**EXTRACTED TEXT**:
+++++

Files
codeql/cpp/ql/src/external/MostlyDuplicateFunction.qhelp
2018-08-02 17:53:23 +01:00

56 lines
2.7 KiB
XML

<!DOCTYPE qhelp PUBLIC
"-//Semmle//qhelp//EN"
"qhelp.dtd">
<qhelp>
<overview>
<p>A "mostly duplicate function" is a function for which there is at least one
almost exact duplicate somewhere else in the code, but for which there are no
exact duplicates. There will be minor typographical differences between this
function and any "mostly duplicate function" to which it corresponds (for
example, comments and small code changes), preventing an exact match. Pairs of
such functions are sometimes referred to as "similar".</p>
<p>This class of problem can often be more insidious than mere duplication, because the two
implementations have diverged. This may be on purpose (when a function is copy-and-pasted
and adapted to a new context) or accidentally (when a correction is only introduced in one of
several identical pieces of code), and to address the problem one needs to understand which
of the two situations applies.</p>
</overview>
<recommendation>
<p>Code duplication in general is highly undesirable for a range of reasons: The artificially
inflated amount of code hinders comprehension, and ranges of similar but subtly different lines
can mask the real purpose or intention behind a function. There's also a risk of
update anomalies, where only one of several copies of the code is updated to address a defect or
add a feature.</p>
<p>In the case of function similarity, how to address the issue depends on the functions
themselves and on the precise classes in which they occur. At its simplest, if the differences
are accidental, the problem can be addressed by unifying the functions to behave identically.

+++++

**RECORDS**:
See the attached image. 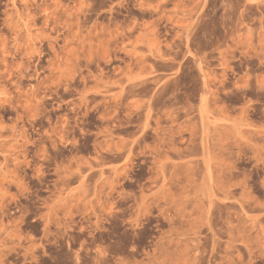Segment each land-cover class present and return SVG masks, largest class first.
Instances as JSON below:
<instances>
[{
    "label": "rangeland",
    "instance_id": "obj_1",
    "mask_svg": "<svg viewBox=\"0 0 264 264\" xmlns=\"http://www.w3.org/2000/svg\"><path fill=\"white\" fill-rule=\"evenodd\" d=\"M0 264H264V0H0Z\"/></svg>",
    "mask_w": 264,
    "mask_h": 264
}]
</instances>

+++++

**TASK A**: In the help file on mostly duplicate functions, what are pairs of such functions sometimes called?
**TASK B**: Continue the help file on mostly duplicate functions from its last line.

**RIGHT ANSWER A**: Similar.

**RIGHT ANSWER B**:
Then, we can remove all but one of the duplicate function definitions and make
callers of the removed functions refer to the (now canonical) single remaining definition
instead.</p>
<p>In more complex cases, look for ways of encapsulating the commonality and sharing it while
retaining the differences in functionality. Perhaps the function can be moved to a single place
and given an additional parameter, allowing it to cover all use cases? Alternatively, there
may be a common preprocessing or postprocessing step which can be extracted to its own (shared)
function, leaving only the specific parts in the existing functions.</p>
<p>Modern IDEs may provide refactoring support for this sort of transformation. Relevant
refactorings might be "Extract function", "Change function signature", "Pull up" or "Extract
supertype".</p>
</recommendation>
<references>
<li>Elmar Juergens, Florian Deissenboeck, Benjamin Hummel, and Stefan Wagner. 2009.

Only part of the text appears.